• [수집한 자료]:
★ ★ ★ ★

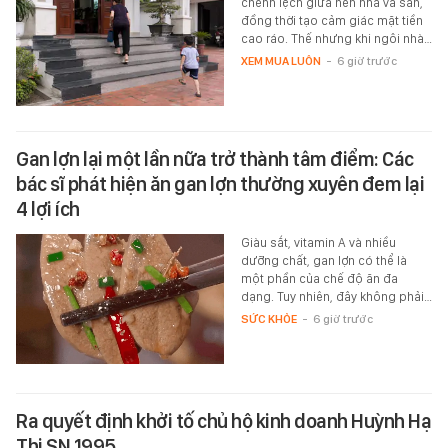
chênh lệch giữa nền nhà và sân,
đồng thời tạo cảm giác mặt tiền
cao ráo. Thế nhưng khi ngôi nhà…
XEM MUA LUÔN
-
6 giờ trước
Gan lợn lại một lần nữa trở thành tâm điểm: Các
bác sĩ phát hiện ăn gan lợn thường xuyên đem lại
4 lợi ích
Giàu sắt, vitamin A và nhiều
dưỡng chất, gan lợn có thể là
một phần của chế độ ăn đa
dạng. Tuy nhiên, đây không phải…
SỨC KHỎE
-
6 giờ trước
Ra quyết định khởi tố chủ hộ kinh doanh Huỳnh Hạ
Thi SN 1995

★ ★ ★ ★

• [수행할 과제]:
자료의 처음부터 "Giàu sắt, vitamin A và nhiều"가 들어 있는 줄까지, 양 끝을 포함해 그대로 출력하세요. 그림은 답에서 빼 주세요.

• [답변 부분]:
chênh lệch giữa nền nhà và sân,
đồng thời tạo cảm giác mặt tiền
cao ráo. Thế nhưng khi ngôi nhà…
XEM MUA LUÔN
-
6 giờ trước
Gan lợn lại một lần nữa trở thành tâm điểm: Các
bác sĩ phát hiện ăn gan lợn thường xuyên đem lại
4 lợi ích
Giàu sắt, vitamin A và nhiều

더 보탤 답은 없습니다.